Bea’s urge to care for Erica intensifies when the war escalates and fears of a German invasion grow. As she desperately tries to help her defiant friend flee to America, Bea gradually comes to terms with her own feelings, although too late. Set in the backdrop of 1939 Amsterdam, The Tree and The Vine can be classified as neither a WWII nor a lesbian romance. It is all of that and so much more. It mediates on the intimate struggles of two young people just as it offers a window into the private history of war or homosexuality. It does not confine the characters to queer stereotypes. Without demonizing them, it allows the characters to be complex, messy and angry. I received my review copy of this book back in June, but it was only a week ago that I picked it up and I read it overnight. In the words of translator Kristen Gehraman, this is a novel defined by its “feverish” or “frenetic” characters and style. The frenzy of Erica and Bea’s relationship pulses throughout Dola de Jong’s text, and it’s preserved in Gehraman’s captivating, new English translation. It also has a beautiful cover design—always a great bonus!
Kiley Reid’s Such a Fun Age; recommended by Julia Pike
Two of my primary activities in the last few months have been nannying and working to educate myself more on race and systemic racism in this country; Such a Fun Age by Kiley Reid exists at the intersection of these two things. The novel, which is Reid’s stunning debut, begins on the night when Emira Tucker, a young black woman, is accused of kidnapping Briar, the white child she babysits for, while the two are at a supermarket. The implications of this event touch not only Emira’s life, but the lives of the white man who witnesses the incident, and of the mother Emira’s babysitting for, a white woman named Alix who is accustomed to having everything run smoothly in her life. The relationship between Emira and Briar is the book’s emotional core, and Briar’s character is authentic and charming without ever veering into cutesy—always a difficult line to navigate when writing children.
The story unfolds quickly, and it was at once a propulsive read and a thoughtful meditation on race, relationships, and power. It unflinchingly tackles the idea of being a “good white person,” and I’ve found myself thinking about the book’s conclusion since I finished it months ago. I would recommend it to people looking to extend their antiracist literary education beyond nonfiction and to anyone looking for a great summer read.

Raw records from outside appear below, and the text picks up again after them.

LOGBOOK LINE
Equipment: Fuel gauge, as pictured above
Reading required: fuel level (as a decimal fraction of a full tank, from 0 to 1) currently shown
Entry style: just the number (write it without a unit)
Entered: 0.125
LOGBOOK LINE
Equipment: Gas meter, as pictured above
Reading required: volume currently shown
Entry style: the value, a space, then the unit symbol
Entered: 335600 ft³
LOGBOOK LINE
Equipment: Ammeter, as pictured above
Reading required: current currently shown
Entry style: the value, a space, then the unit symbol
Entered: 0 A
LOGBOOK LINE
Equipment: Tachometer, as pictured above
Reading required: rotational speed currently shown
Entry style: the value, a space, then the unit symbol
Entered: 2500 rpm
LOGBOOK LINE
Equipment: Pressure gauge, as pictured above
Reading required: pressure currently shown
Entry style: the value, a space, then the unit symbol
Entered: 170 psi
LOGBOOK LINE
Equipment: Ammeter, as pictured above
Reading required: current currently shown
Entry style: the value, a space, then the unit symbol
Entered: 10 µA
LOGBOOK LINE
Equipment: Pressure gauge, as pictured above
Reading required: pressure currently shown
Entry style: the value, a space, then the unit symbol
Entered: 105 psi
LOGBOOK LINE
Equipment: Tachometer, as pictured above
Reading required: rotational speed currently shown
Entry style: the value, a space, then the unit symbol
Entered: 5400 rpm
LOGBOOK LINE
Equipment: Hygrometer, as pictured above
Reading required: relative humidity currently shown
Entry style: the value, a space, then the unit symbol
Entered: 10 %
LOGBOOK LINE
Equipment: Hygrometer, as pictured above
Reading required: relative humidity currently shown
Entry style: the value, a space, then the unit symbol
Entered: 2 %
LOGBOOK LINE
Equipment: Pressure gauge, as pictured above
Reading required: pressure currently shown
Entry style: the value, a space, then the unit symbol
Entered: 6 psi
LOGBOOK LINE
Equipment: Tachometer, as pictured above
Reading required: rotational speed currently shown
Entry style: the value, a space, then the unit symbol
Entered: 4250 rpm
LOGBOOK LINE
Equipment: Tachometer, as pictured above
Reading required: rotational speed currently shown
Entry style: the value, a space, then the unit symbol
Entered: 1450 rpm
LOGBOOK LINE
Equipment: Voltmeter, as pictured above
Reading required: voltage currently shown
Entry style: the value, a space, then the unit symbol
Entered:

Jean Kyoung Frazier’s Pizza Girl; recommended by Debbie Wen
There are certain books you keep reading because you want to, and certain books you keep reading because you must. Pizza Girl by Jean Kyoung Frazier is the latter.
The last book I read with such dogged determination, plowing through words and pages in single-minded desire to know that happens in the end, was Donna Tartt’s The Goldfinch. Then too was I driven to the book’s last pages not because I necessarily cared what happened to the characters but because I had to know how this teetering absurdity resolved. Pizza Girl also possesses that compelling onward thrust.
But I did grow to care about at least a few of the characters, not least Frazier’s eponymous pizza-delivering, Korean-American, and pregnant heroine. She stays unnamed throughout most of the novel, often referred to only through pronouns by other characters and by herself. We slowly learn that her pregnancy was unexpected, that she is dreading the advent of a baby and the attendant approach of adult responsibilities, and that her abusive father’s shadow hangs over her like a skin she cannot shake. He might be dead, but she uncovers traces of him still living within her. When she intentionally and deliberately makes the wrong decision for her body, her mind, and her personal relationships, we can only watch carefully, hoping against hope that the flickers of wit, humor, empathy, and courage we observe in her will carry her through, and perhaps, onward and upward.